Space that doesn't curve

     Blue in Green has overwhelmed me today. Memories had rushed back, memories of amazing musicians whose talent I got to bask in. I would wrap myself in music almost every day of my life, for years, and visit hidden worlds. The gratitude I feel towards all who share their love for life through art of everything is ... indescribable, immense, Hokusai's Wave big. I remember love because of them - the kind that comes from between our lives. I better go listen now, before the song ends...

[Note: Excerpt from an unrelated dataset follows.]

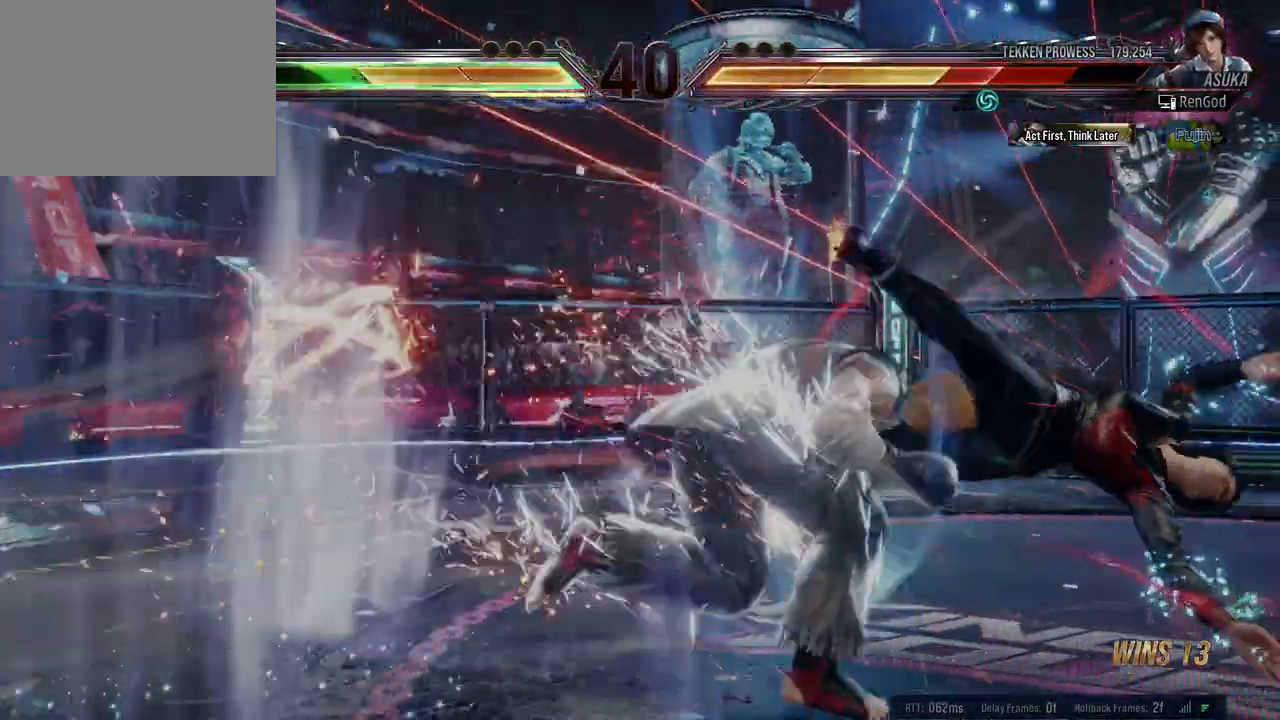
{"buttons": ["A", "B", "X", "Y"], "left_stick": "right", "events": [[367, "A", "down"], [367, "B", "down"], [383, "X", "down"], [383, "Y", "down"]]}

I'm crocheting hats for the stars,
hugging
wind with my hair,
tracing footprints in my thoughts - 
looking for that wrong turn,
searching for the right path.
stamping smiles on the waves of emotions.
 
 
Song written on a guitar that was tuned as:
bottom string - маленькая серебряная овечка в космосе,
second string - empty hall, no audience,
third string - тёёёёплый шарф,
fourth string - melancholy,
fifth string - philosophical hot chocolate at midnight,
sixth string - a hip jazz musician.

I have to day today

     I lay and gave in and it showed itself. My brain had calloused over in the past 6 years. Became rigid, static, encased. A piece of that shell came off on the Genesis and exposed the raw material inside: the boundless, the endless, the possible. I need to sit now and feel. While it's so very fresh, I want to apply all I am and create. More, always more, the ever-expanding life that I never wish to end.